**What you will do**
Reproduce the entries below verbatim, beginning at the line that contains "time: 10:14" and stopping after the final entry. Leave the pictures out of your output.
[start]
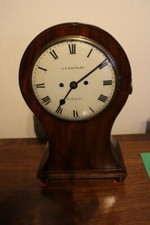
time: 7:09
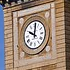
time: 10:01
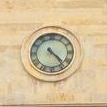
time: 4:23
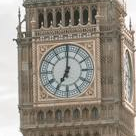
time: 7:00
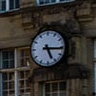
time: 5:15
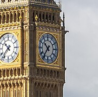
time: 10:36
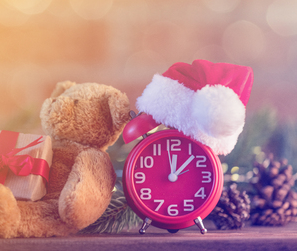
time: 12:07
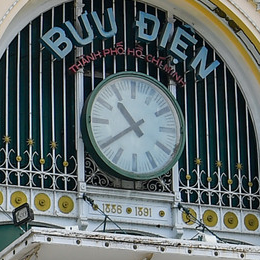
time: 10:39
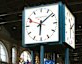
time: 6:08
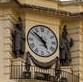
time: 4:51
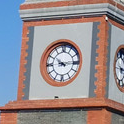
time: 10:14
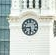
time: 5:43
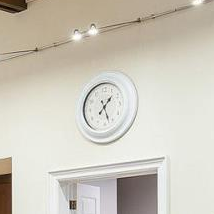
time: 1:26
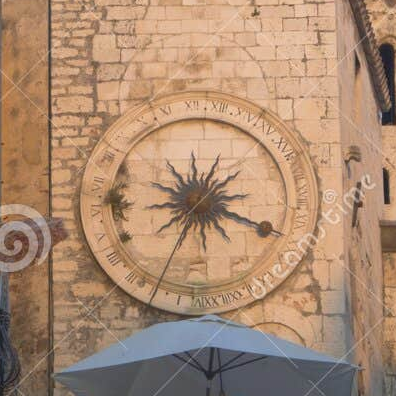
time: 1:18
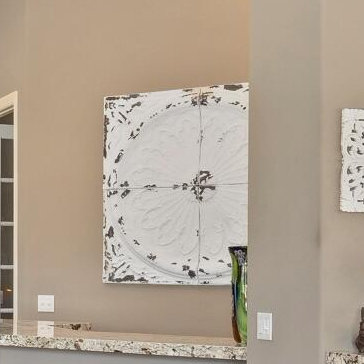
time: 8:44
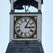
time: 3:04
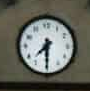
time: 7:30
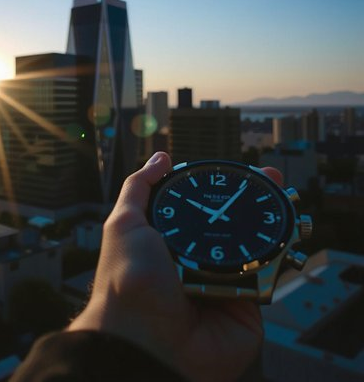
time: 10:05
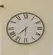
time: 7:30
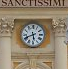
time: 5:41
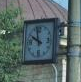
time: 9:57
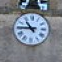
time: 10:45
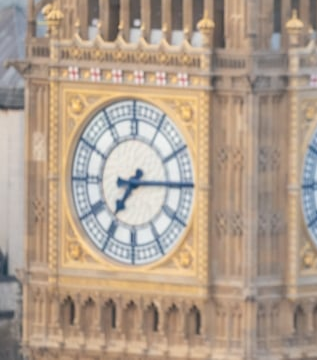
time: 7:14
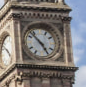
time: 4:52
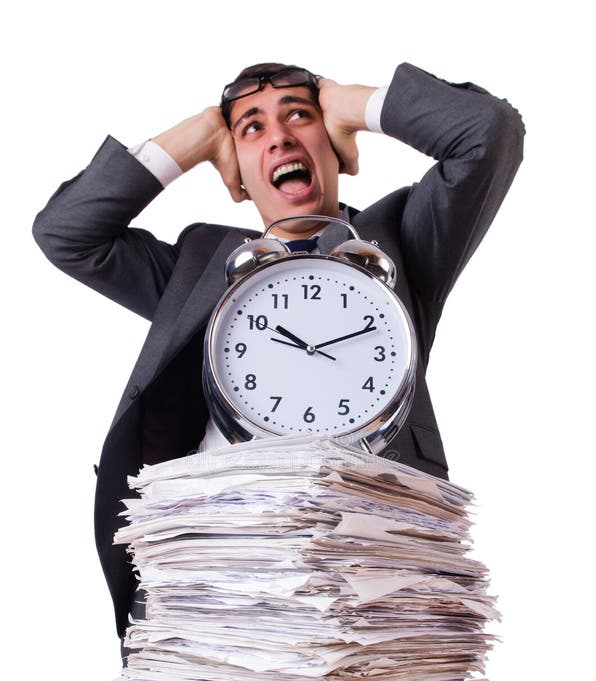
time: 10:11
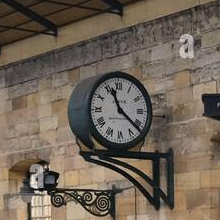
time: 11:21
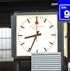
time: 8:34
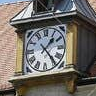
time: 1:23
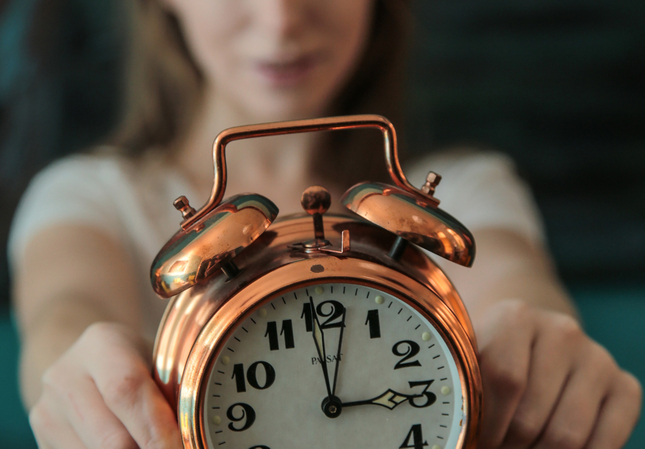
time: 2:58
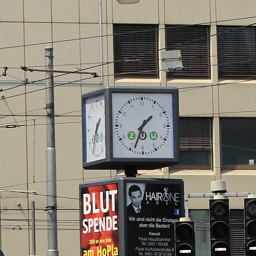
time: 1:33
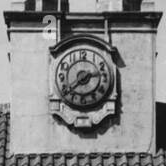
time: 2:38
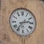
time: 2:36
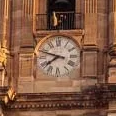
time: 7:47
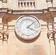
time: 4:08
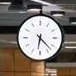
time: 6:22
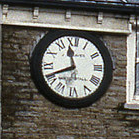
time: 11:41
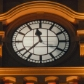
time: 11:37
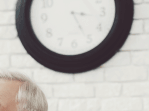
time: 3:25
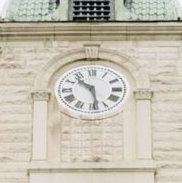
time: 10:28
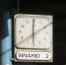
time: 6:00
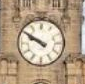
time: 9:50
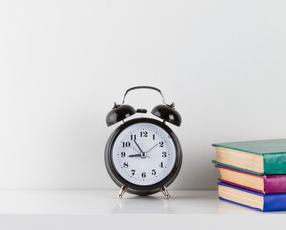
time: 8:54
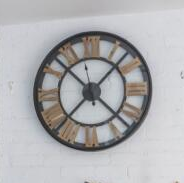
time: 1:37
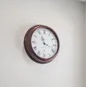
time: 11:18
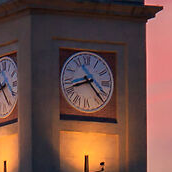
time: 8:22
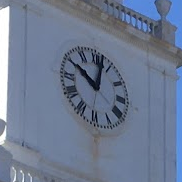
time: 10:02
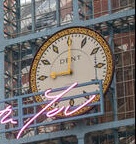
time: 9:00
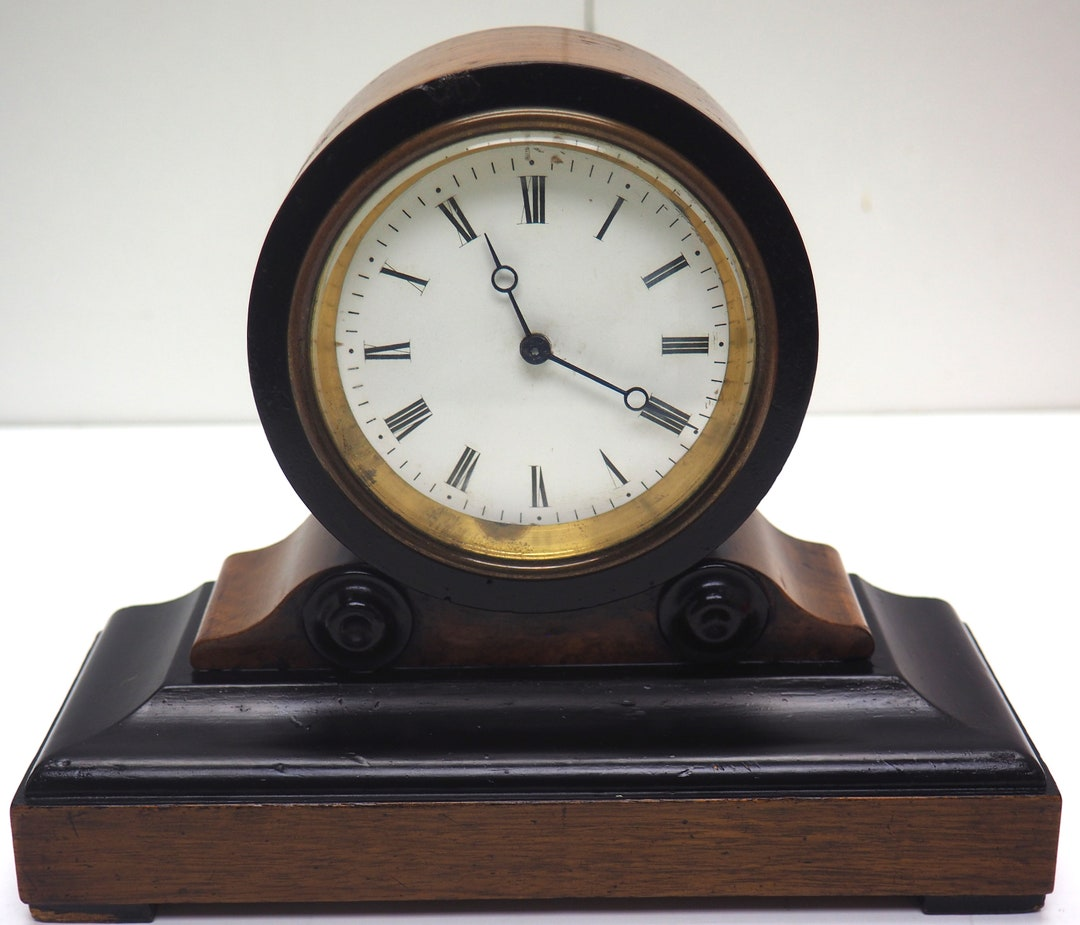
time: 11:19
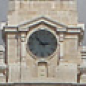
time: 2:53
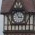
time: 2:56
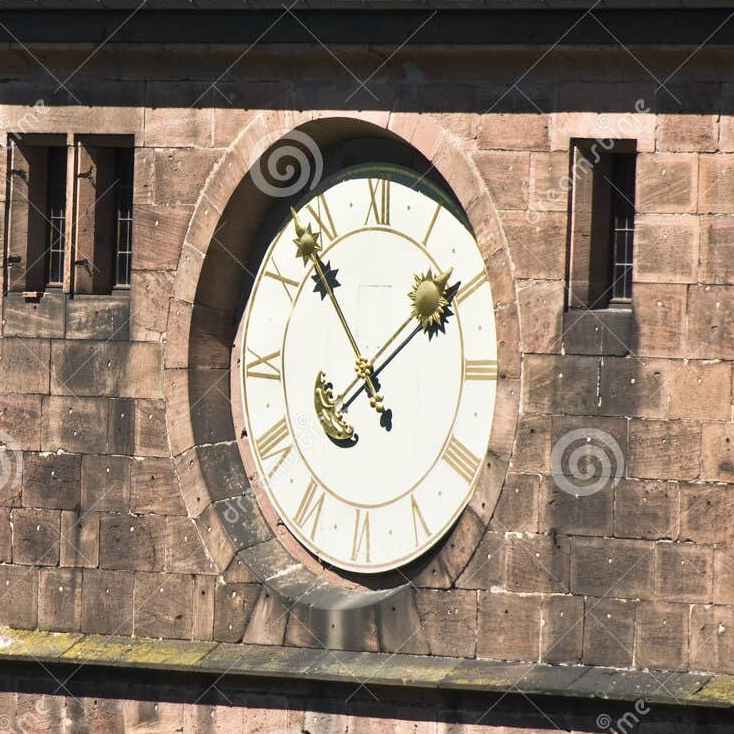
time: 1:53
[end]
**Correct result**
time: 10:14
time: 5:43
time: 1:26
time: 1:18
time: 8:44
time: 3:04
time: 7:30
time: 10:05
time: 7:30
time: 5:41
time: 9:57
time: 10:45
time: 7:14
time: 4:52
time: 10:11
time: 11:21
time: 8:34
time: 1:23
time: 2:58
time: 1:33
time: 2:38
time: 2:36
time: 7:47
time: 4:08
time: 6:22
time: 11:41
time: 11:37
time: 3:25
time: 10:28
time: 6:00
time: 9:50
time: 8:54
time: 1:37
time: 11:18
time: 8:22
time: 10:02
time: 9:00
time: 11:19
time: 2:53
time: 2:56
time: 1:53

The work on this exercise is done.